Amaç:
Aşağıdaki gençlik üzerine metni, hiçbir sözcüğünü değiştirmeden baştan sona eksiksiz yazınız.

Sayfa metni:
□ □ □

Bu kelimenin nasıl da anlam kaymasına uğradığının farkında mısınız?
Çok yakın zamana kadar gençlik denilince akla "kimlik ve ideal arayışı" gelirdi. En azından okuduğumuz kitaplarda, kulak misafiri olduğumuz, dinlediğimiz dost sohbetlerinde hep bu arayıştan bahsedilirdi.
Bir delikanlının damarlarında akan o enerjiyi yönlendireceği bir gayesi olmalıydı. Bir genç kız hayat tarzını ve hayat arkadaşını      seçerken belli bir gayeye göre hareket etmeliydi. Böylece üretkenlik çağının zirvesini yaşayan gençler, sahip oldukları enerjiyi en      yüksek değerlere harcayarak en güzel sonuçlara ulaşmalıydı.
     Şu gelip geçici hayat elbet bir gün bitecekti. Hele onun en dinamik çağı olan gençlik, bir rüya kadar gelip geçiciydi.
Üstelik gençlik çağı aynı zamanda heyecan, duygusallık ve acemilik çağı da demekti. Bu yüzden bu dizginlenmesi zor, hoyrat enerjinin deneme yanılmalarla heba edilmemesi gerekirdi.

□ □ □

Çıkarılan malzeme:
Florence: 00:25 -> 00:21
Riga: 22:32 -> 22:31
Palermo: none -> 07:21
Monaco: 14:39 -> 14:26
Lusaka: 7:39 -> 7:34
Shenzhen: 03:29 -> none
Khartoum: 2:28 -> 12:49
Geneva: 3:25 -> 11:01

□ □ □

Görev sonucu:
Bu kelimenin nasıl da anlam kaymasına uğradığının farkında mısınız?
Çok yakın zamana kadar gençlik denilince akla "kimlik ve ideal arayışı" gelirdi. En azından okuduğumuz kitaplarda, kulak misafiri olduğumuz, dinlediğimiz dost sohbetlerinde hep bu arayıştan bahsedilirdi.
Bir delikanlının damarlarında akan o enerjiyi yönlendireceği bir gayesi olmalıydı. Bir genç kız hayat tarzını ve hayat arkadaşını      seçerken belli bir gayeye göre hareket etmeliydi. Böylece üretkenlik çağının zirvesini yaşayan gençler, sahip oldukları enerjiyi en      yüksek değerlere harcayarak en güzel sonuçlara ulaşmalıydı.
     Şu gelip geçici hayat elbet bir gün bitecekti. Hele onun en dinamik çağı olan gençlik, bir rüya kadar gelip geçiciydi.
Üstelik gençlik çağı aynı zamanda heyecan, duygusallık ve acemilik çağı da demekti. Bu yüzden bu dizginlenmesi zor, hoyrat enerjinin deneme yanılmalarla heba edilmemesi gerekirdi.